Gesell driven on and off the court

If Iowa did have a bright spot in its loss to Purdue over the weekend, it was the performance given by Mike Gesell. The freshman guard led the Hawkeyes in scoring with 18 points. Playing all but one minute during the second half and all five minutes of overtime, Gesell tallied 15 of those 18 points and was the player who ignited Iowa’s second-half rally when trailing by 11 with eight minutes remaining.

Perhaps just as impressive as Gesell’s recent on-the-court production is his drive away from the hardwood. He completed his first semester of college with solid As in all but one class — a class he finished with an A-minus in.

Gesell said he was disappointed about that A-minus, but has since revised his academic goal to not getting any Bs. The aspect of not being fearful of mistakes is something he has also managed to bring over to the hardwood, especially as he gets more comfortable with both the physicality of the Big Ten and the length of the games played.

“I don’t make excuses for myself. I would say I set higher expectations for myself than anyone would have for me,” Gesell said. “I got to keep staying aggressive and not be hesitant because that’s when you start making mistakes.”

McCaffery has continued to stress the aggressiveness to Gesell, and to this point, is pleased with what he has in him as both a student and an athlete.

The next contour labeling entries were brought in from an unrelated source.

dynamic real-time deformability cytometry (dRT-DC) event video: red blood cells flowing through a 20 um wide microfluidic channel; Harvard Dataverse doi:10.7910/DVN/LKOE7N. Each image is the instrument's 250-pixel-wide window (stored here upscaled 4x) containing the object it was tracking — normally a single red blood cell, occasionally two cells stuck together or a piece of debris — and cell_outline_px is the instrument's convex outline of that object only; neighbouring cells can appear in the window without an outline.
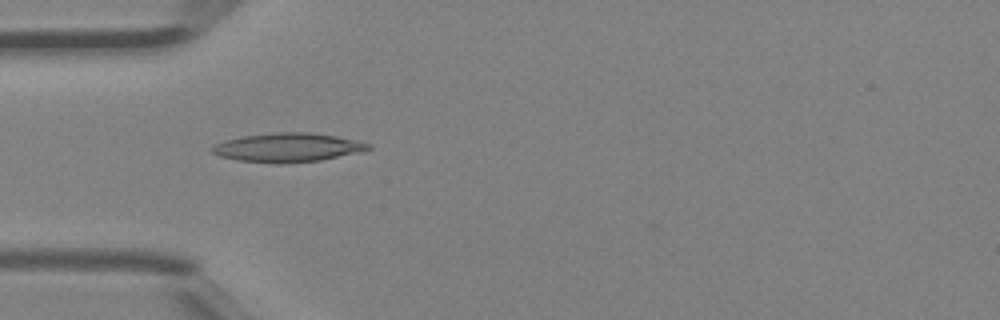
{"species": "Egyptian fruit bat (a non-hibernating species)", "species_latin": "Rousettus aegyptiacus", "temperature_condition": "room temperature", "stored_images_in_passage": 5, "camera_frame_rate_fps": 3000, "um_per_image_px": 0.085, "animal": {"sex": "female"}, "frame": {"image": 1, "passage_image": 4, "time_ms": 1.0, "image_size_px": [1000, 320], "cell_outline_px": [[372, 148], [360, 152], [320, 160], [280, 164], [276, 164], [236, 160], [220, 156], [212, 152], [212, 148], [216, 144], [224, 140], [240, 136], [276, 132], [308, 132], [336, 136], [356, 140], [372, 144]], "centroid_in_image_um": [24.46, 12.54], "position_along_channel_um": 60.5, "area_um2": 26.41}}
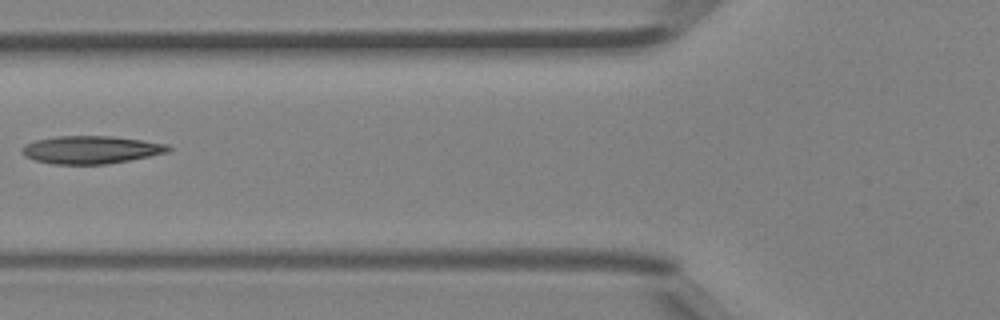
{"frame": {"image": 2, "passage_image": 5, "time_ms": 1.333, "image_size_px": [1000, 320], "cell_outline_px": [[172, 148], [168, 152], [108, 164], [56, 164], [36, 160], [24, 156], [20, 152], [20, 148], [24, 144], [36, 140], [56, 136], [112, 136], [168, 144]], "centroid_in_image_um": [7.69, 12.72], "position_along_channel_um": 118.1, "area_um2": 23.64}}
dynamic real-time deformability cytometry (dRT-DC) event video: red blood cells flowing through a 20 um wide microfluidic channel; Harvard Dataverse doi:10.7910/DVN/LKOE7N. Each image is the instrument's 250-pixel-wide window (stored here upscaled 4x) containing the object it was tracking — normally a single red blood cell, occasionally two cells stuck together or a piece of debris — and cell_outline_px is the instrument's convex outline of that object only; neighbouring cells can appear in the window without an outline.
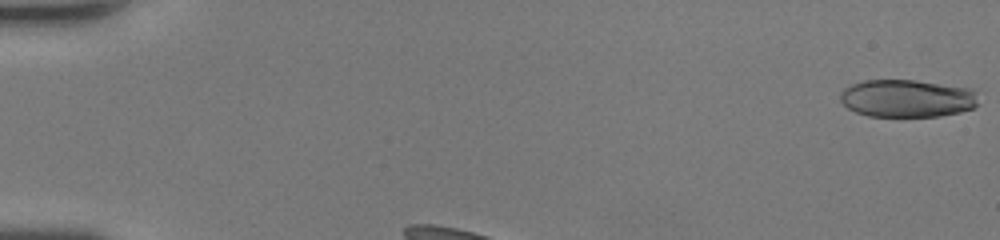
{"species": "human", "species_latin": "Homo sapiens", "temperature_condition": "room temperature", "stored_images_in_passage": 28, "camera_frame_rate_fps": 3000, "um_per_image_px": 0.085, "donor": {"sex": "female"}, "frame": {"image": 1, "passage_image": 1, "time_ms": 0.0, "image_size_px": [1000, 240], "cell_outline_px": [[976, 104], [972, 108], [960, 112], [940, 116], [868, 116], [856, 112], [848, 108], [840, 100], [840, 92], [844, 88], [852, 84], [864, 80], [916, 80], [972, 88], [976, 92]], "centroid_in_image_um": [77.09, 8.35], "position_along_channel_um": 7.9, "area_um2": 30.35}}
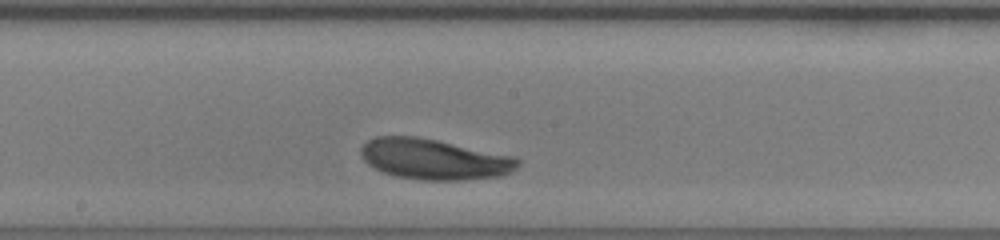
{"frame": {"image": 2, "passage_image": 16, "time_ms": 5.0, "image_size_px": [1000, 240], "cell_outline_px": [[520, 164], [512, 172], [500, 176], [464, 180], [420, 180], [396, 176], [384, 172], [368, 164], [360, 156], [360, 148], [368, 140], [376, 136], [416, 136], [516, 156], [520, 160]], "centroid_in_image_um": [36.92, 13.53], "position_along_channel_um": 211.3, "area_um2": 37.28}}
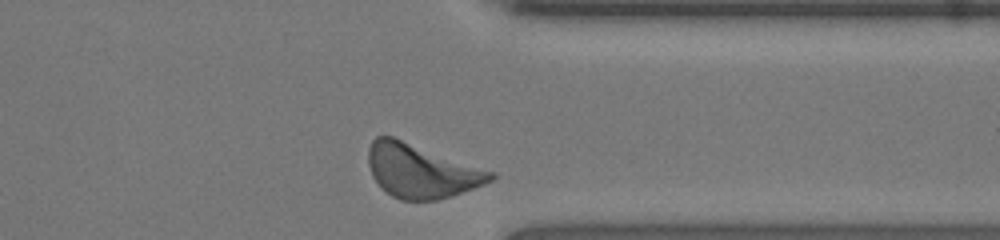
{"frame": {"image": 3, "passage_image": 28, "time_ms": 9.0, "image_size_px": [1000, 240], "cell_outline_px": [[496, 176], [492, 180], [484, 184], [452, 196], [436, 200], [400, 200], [392, 196], [372, 176], [368, 164], [368, 148], [372, 140], [376, 136], [392, 136], [496, 172]], "centroid_in_image_um": [35.81, 14.52], "position_along_channel_um": 375.6, "area_um2": 38.15}, "authors_computed_cell_mechanics": {"area_um2": 36.5296, "velocity_mm_per_s": 4.1345, "shape_relaxation_time_tau1_ms": 1.932, "shape_relaxation_time_tau2_ms": 10.3633, "deformation_change_tau1": 0.1048, "deformation_change_tau2": 0.1937}}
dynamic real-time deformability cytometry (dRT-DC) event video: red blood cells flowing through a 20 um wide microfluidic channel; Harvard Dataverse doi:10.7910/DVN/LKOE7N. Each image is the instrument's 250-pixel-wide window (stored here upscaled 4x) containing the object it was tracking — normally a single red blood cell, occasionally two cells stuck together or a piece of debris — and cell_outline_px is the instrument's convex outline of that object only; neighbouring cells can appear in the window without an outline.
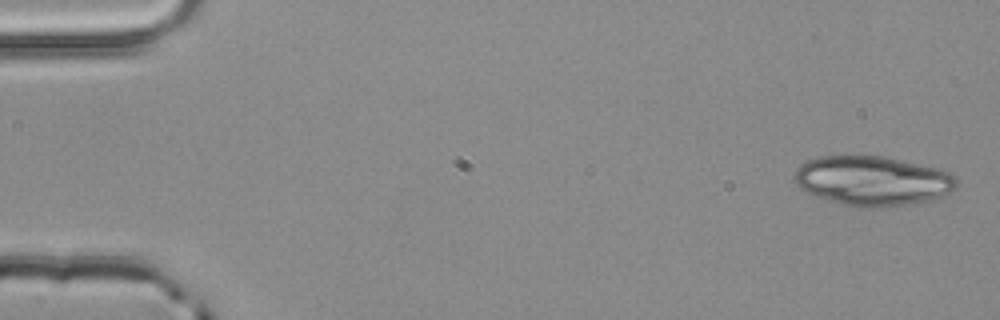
{"species": "common noctule bat (a hibernating species)", "species_latin": "Nyctalus noctula", "temperature_condition": "room temperature", "stored_images_in_passage": 4, "camera_frame_rate_fps": 3000, "um_per_image_px": 0.085, "animal": {"sex": "male", "body_mass_g": 20.4}, "frame": {"image": 1, "passage_image": 1, "time_ms": 0.0, "image_size_px": [1000, 320], "cell_outline_px": [[960, 184], [956, 188], [940, 196], [928, 200], [908, 204], [884, 208], [860, 208], [844, 204], [808, 192], [800, 188], [796, 184], [796, 168], [800, 164], [808, 160], [820, 156], [884, 156], [948, 172], [956, 176], [960, 180]], "centroid_in_image_um": [74.19, 15.37], "position_along_channel_um": 10.8, "area_um2": 46.36}}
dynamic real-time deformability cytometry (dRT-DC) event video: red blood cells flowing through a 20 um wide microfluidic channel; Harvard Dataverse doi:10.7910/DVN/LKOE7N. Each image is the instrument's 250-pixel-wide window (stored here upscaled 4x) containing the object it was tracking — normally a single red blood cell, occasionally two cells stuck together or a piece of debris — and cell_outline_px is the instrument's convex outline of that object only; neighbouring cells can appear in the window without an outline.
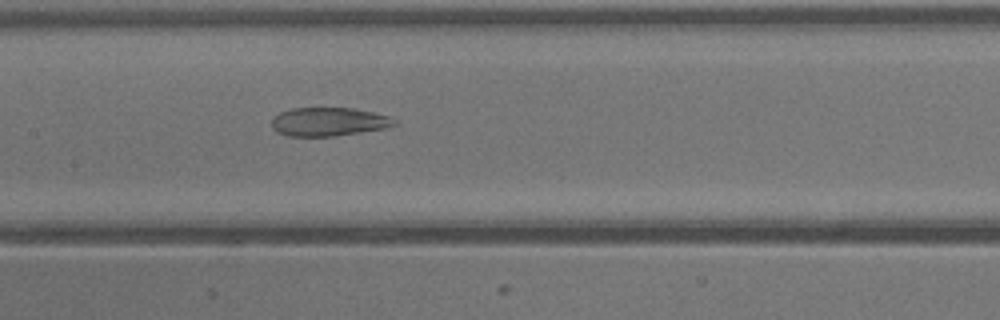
{"species": "common noctule bat (a hibernating species)", "species_latin": "Nyctalus noctula", "temperature_condition": "warm", "stored_images_in_passage": 24, "segment_of_instrument_passage": [1, 2], "camera_frame_rate_fps": 3000, "um_per_image_px": 0.085, "animal": {"sex": "male", "body_mass_g": 13.3}, "frame": {"image": 1, "passage_image": 8, "time_ms": 2.333, "image_size_px": [1000, 320], "cell_outline_px": [[400, 124], [388, 128], [336, 136], [288, 136], [276, 132], [272, 128], [272, 116], [280, 112], [292, 108], [356, 108], [392, 116]], "centroid_in_image_um": [27.99, 10.35], "position_along_channel_um": 179.4, "area_um2": 20.92}}
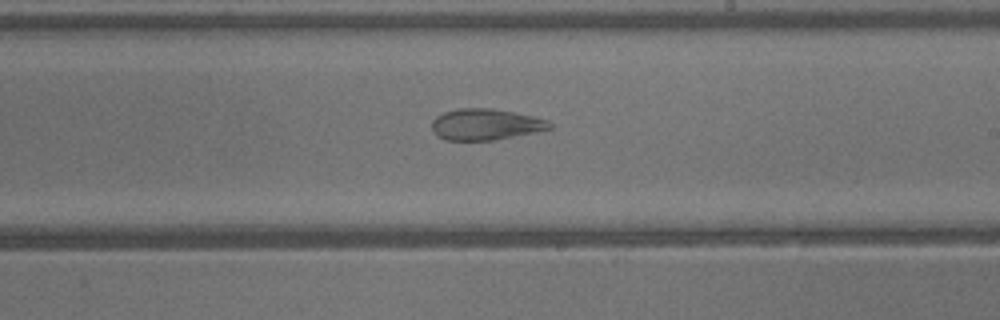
{"frame": {"image": 2, "passage_image": 12, "time_ms": 3.667, "image_size_px": [1000, 320], "cell_outline_px": [[552, 128], [536, 132], [492, 140], [444, 140], [436, 136], [432, 132], [432, 120], [436, 116], [444, 112], [456, 108], [492, 108], [532, 116], [548, 120], [552, 124]], "centroid_in_image_um": [41.23, 10.57], "position_along_channel_um": 247.8, "area_um2": 21.5}}
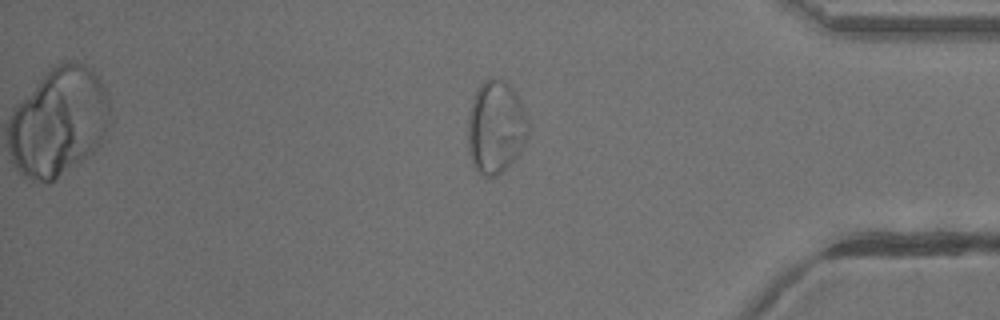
{"frame": {"image": 3, "passage_image": 22, "time_ms": 7.0, "image_size_px": [1000, 320], "cell_outline_px": [[528, 136], [520, 152], [496, 176], [484, 176], [472, 164], [468, 152], [468, 116], [472, 100], [476, 88], [484, 80], [492, 76], [508, 84], [516, 92], [524, 112], [528, 124]], "centroid_in_image_um": [42.11, 10.78], "position_along_channel_um": 393.1, "area_um2": 32.48}}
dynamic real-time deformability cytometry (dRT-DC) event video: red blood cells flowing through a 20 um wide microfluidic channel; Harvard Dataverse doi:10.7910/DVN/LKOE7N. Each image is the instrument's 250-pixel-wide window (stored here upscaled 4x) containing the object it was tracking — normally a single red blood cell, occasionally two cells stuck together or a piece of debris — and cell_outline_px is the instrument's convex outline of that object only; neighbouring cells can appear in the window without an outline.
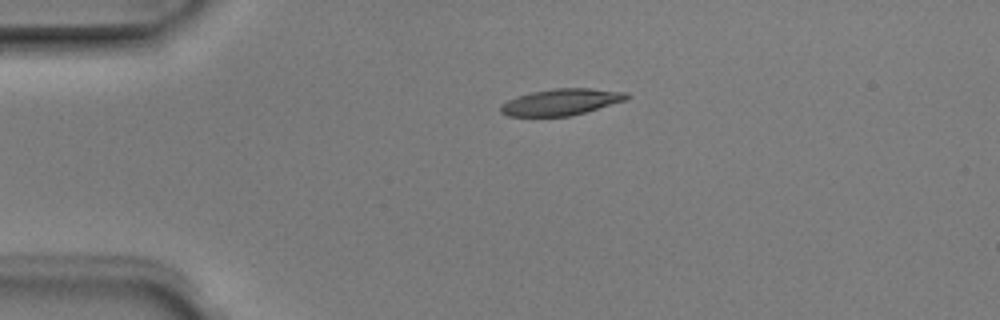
{"species": "Egyptian fruit bat (a non-hibernating species)", "species_latin": "Rousettus aegyptiacus", "temperature_condition": "room temperature", "stored_images_in_passage": 2, "camera_frame_rate_fps": 3000, "um_per_image_px": 0.085, "animal": {"sex": "male"}, "frame": {"image": 1, "passage_image": 1, "time_ms": 0.0, "image_size_px": [1000, 320], "cell_outline_px": [[628, 96], [624, 100], [584, 112], [568, 116], [508, 116], [500, 112], [500, 108], [508, 100], [516, 96], [532, 92], [552, 88], [592, 88], [628, 92]], "centroid_in_image_um": [47.67, 8.66], "position_along_channel_um": 37.3, "area_um2": 19.13}}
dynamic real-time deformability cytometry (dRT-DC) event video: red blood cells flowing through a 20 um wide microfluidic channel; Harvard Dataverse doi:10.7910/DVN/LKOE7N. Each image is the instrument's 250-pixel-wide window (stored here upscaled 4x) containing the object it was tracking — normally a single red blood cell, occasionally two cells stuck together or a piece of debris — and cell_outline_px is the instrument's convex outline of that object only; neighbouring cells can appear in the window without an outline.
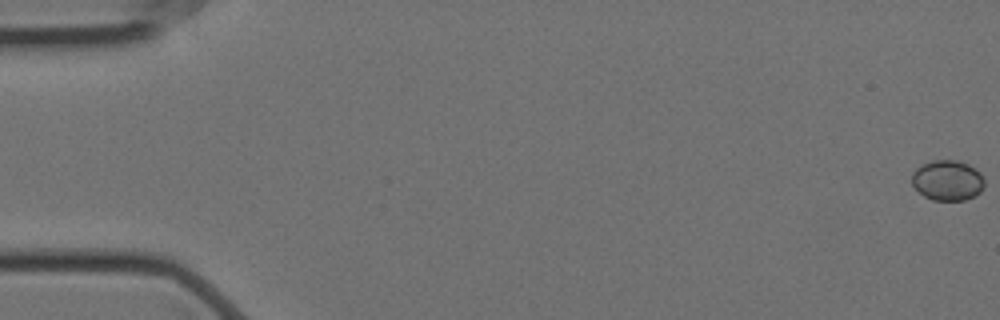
{"species": "Egyptian fruit bat (a non-hibernating species)", "species_latin": "Rousettus aegyptiacus", "temperature_condition": "cold", "stored_images_in_passage": 58, "camera_frame_rate_fps": 3000, "um_per_image_px": 0.085, "animal": {"sex": "female"}, "frame": {"image": 1, "passage_image": 1, "time_ms": 0.0, "image_size_px": [1000, 320], "cell_outline_px": [[984, 188], [980, 192], [964, 200], [932, 200], [924, 196], [912, 184], [912, 172], [916, 168], [932, 160], [956, 160], [968, 164], [980, 172], [984, 180]], "centroid_in_image_um": [80.54, 15.32], "position_along_channel_um": 4.5, "area_um2": 16.99}}
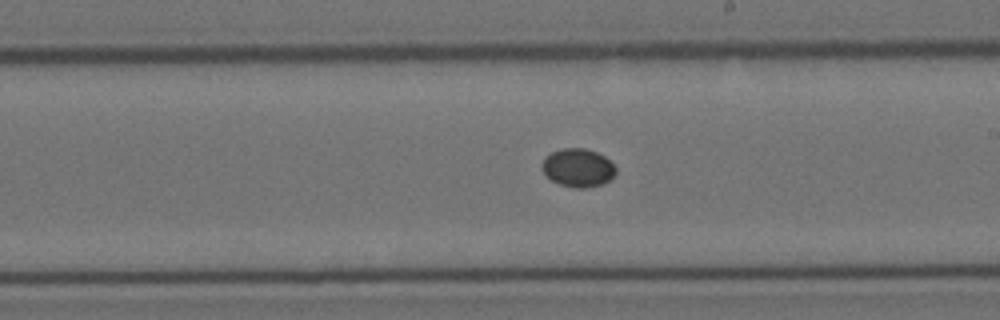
{"frame": {"image": 2, "passage_image": 34, "time_ms": 11.0, "image_size_px": [1000, 320], "cell_outline_px": [[616, 172], [612, 180], [600, 184], [584, 188], [576, 188], [560, 184], [552, 180], [544, 172], [540, 164], [544, 156], [560, 148], [584, 148], [596, 152], [604, 156], [616, 168]], "centroid_in_image_um": [49.12, 14.25], "position_along_channel_um": 239.9, "area_um2": 16.47}}
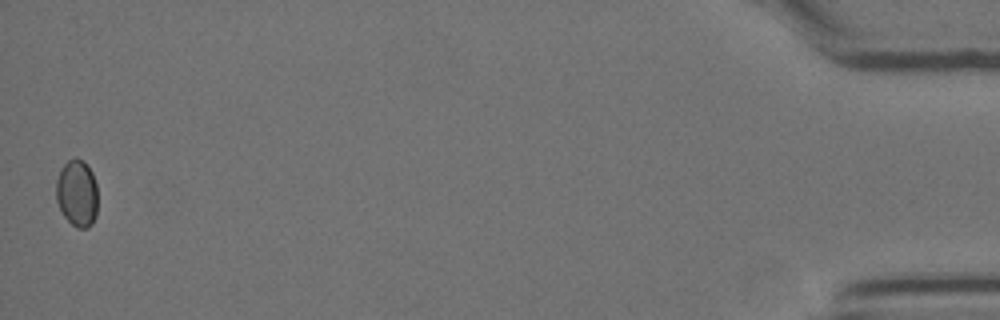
{"frame": {"image": 3, "passage_image": 58, "time_ms": 19.0, "image_size_px": [1000, 320], "cell_outline_px": [[96, 216], [92, 224], [88, 228], [76, 228], [64, 216], [56, 200], [56, 180], [60, 168], [68, 160], [76, 156], [84, 160], [88, 164], [92, 172], [96, 184]], "centroid_in_image_um": [6.54, 16.39], "position_along_channel_um": 428.7, "area_um2": 16.47}}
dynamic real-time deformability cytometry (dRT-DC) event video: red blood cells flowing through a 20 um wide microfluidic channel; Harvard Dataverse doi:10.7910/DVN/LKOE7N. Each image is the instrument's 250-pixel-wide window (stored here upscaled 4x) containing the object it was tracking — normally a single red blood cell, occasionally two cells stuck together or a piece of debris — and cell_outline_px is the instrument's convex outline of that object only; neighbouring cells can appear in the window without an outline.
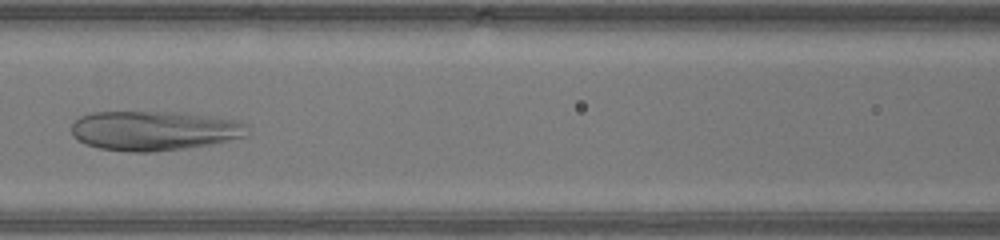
{"species": "human", "species_latin": "Homo sapiens", "temperature_condition": "warm", "stored_images_in_passage": 46, "camera_frame_rate_fps": 3000, "um_per_image_px": 0.085, "donor": {"sex": "male"}, "frame": {"image": 1, "passage_image": 20, "time_ms": 6.333, "image_size_px": [1000, 240], "cell_outline_px": [[248, 136], [212, 144], [184, 148], [152, 152], [132, 152], [100, 148], [84, 144], [76, 140], [72, 136], [72, 124], [80, 116], [92, 112], [172, 112], [208, 116], [232, 120], [248, 124]], "centroid_in_image_um": [13.08, 11.11], "position_along_channel_um": 153.5, "area_um2": 40.58}}
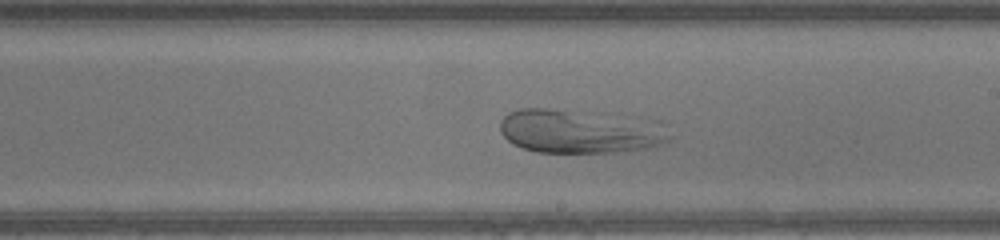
{"frame": {"image": 2, "passage_image": 26, "time_ms": 8.333, "image_size_px": [1000, 240], "cell_outline_px": [[672, 136], [668, 140], [660, 144], [648, 148], [616, 152], [536, 152], [512, 144], [500, 132], [500, 120], [508, 112], [520, 108], [548, 108], [660, 120], [664, 124]], "centroid_in_image_um": [49.31, 11.15], "position_along_channel_um": 239.7, "area_um2": 43.64}}
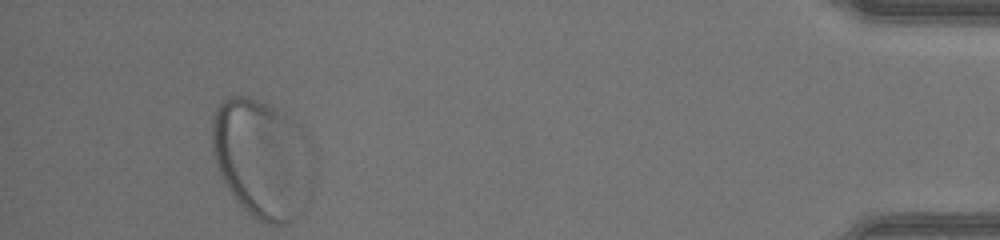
{"frame": {"image": 3, "passage_image": 43, "time_ms": 14.0, "image_size_px": [1000, 240], "cell_outline_px": [[300, 128], [292, 220], [288, 224], [268, 224], [256, 220], [240, 204], [228, 188], [216, 164], [212, 148], [212, 120], [216, 108], [228, 96], [248, 96], [288, 116], [300, 124]], "centroid_in_image_um": [21.87, 13.33], "position_along_channel_um": 413.3, "area_um2": 62.31}}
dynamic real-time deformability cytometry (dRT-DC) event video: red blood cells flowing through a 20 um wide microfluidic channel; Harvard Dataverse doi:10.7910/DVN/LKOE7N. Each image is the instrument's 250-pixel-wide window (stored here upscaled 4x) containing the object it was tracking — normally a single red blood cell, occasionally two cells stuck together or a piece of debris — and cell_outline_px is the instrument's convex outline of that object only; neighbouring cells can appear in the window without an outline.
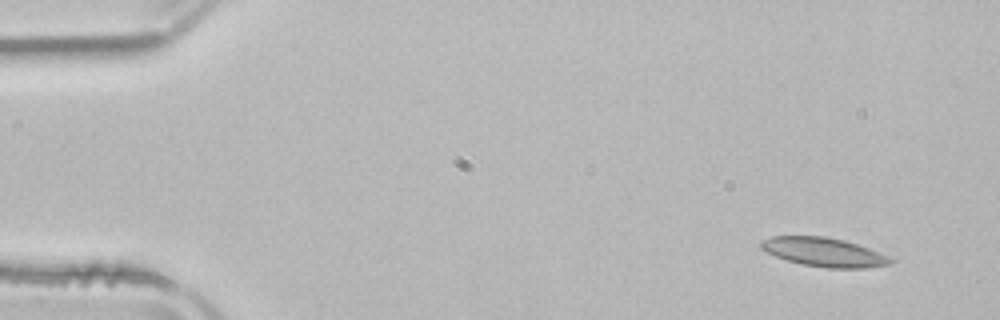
{"species": "common noctule bat (a hibernating species)", "species_latin": "Nyctalus noctula", "temperature_condition": "room temperature", "stored_images_in_passage": 3, "camera_frame_rate_fps": 3000, "um_per_image_px": 0.085, "animal": {"sex": "male", "body_mass_g": 21.5, "forearm_length_mm": 52.0}, "frame": {"image": 1, "passage_image": 1, "time_ms": 0.0, "image_size_px": [1000, 320], "cell_outline_px": [[892, 264], [868, 268], [828, 268], [804, 264], [788, 260], [776, 256], [760, 248], [760, 240], [772, 236], [824, 236], [844, 240], [868, 248], [888, 256], [892, 260]], "centroid_in_image_um": [70.03, 21.42], "position_along_channel_um": 15.0, "area_um2": 21.62}}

“You’re not always going to get a 4.0, let’s be frank,” McCaffery said. “But the guys you don’t worry about … if they’re supposed to be in class, they’re in class. If they’re supposed to be in the weight room, they’re in the weight room. If they’re not supposed to be anywhere specifically, then they’re probably in the practice gym getting a thousand [shots] up.

“Those are the kind of guys you win with and that’s what he is.”

Prepping for Penn State

After losing two straight road games last week, Iowa sits at 2-5 in Big Ten play entering its Thursday evening contest against Penn State at Carver-Hawkeye Arena. The Nittany Lions come in with issues of their own between being the conference’s only winless team at 0-8 and the absence of senior guard Tim Frazier.

Frazier, who led the Big Ten in scoring last season, suffered a season-ending Achilles injury last November during one of Penn State’s games in the Puerto Rico Tip-Off. But even without Frazier, the Nittany Lions have a pair of guys in D.J. Newbill and Jermaine Marshall who are both top 10 in scoring among conference players.

McCaffery sees a team that takes on the identity of its head coach, Patrick Chambers.

“He’s incredibly positive and they are going to work and they are going to battle,” McCaffery said. “They are going to battle you as long and as hard as anybody else in college basketball. That’s who he is and what I think he has been trying to do with that program.”

As for Iowa, the missed opportunities against teams like Purdue, Michigan State and Indiana have led to doubt about whether the Hawkeyes could still reach the NCAA tournament come March. McCaffery said his approach to each game hasn’t changed and Marble said neither he nor any of his teammates feel the pressure of winning in order to remain in the hunt for a tourney bid.

“I don’t feel that way. At the end of the day, you still got people who don’t expect us to do anything anyways,” Marble said. “Shots just aren’t falling right now, but if we continue to keep playing defense and rebounding, we’ll always be there at the end. We just got to make sure we get that closer mentality.

“That’s just something we’ve got to get used to doing and when shots start to fall, then we’ll be playing even better.”

Thursday’s game is scheduled for 7 p.m. Central and will be televised nationally on ESPNU. UI students with a student ID handy will be allowed into Carver-Hawkeye Arena free of charge.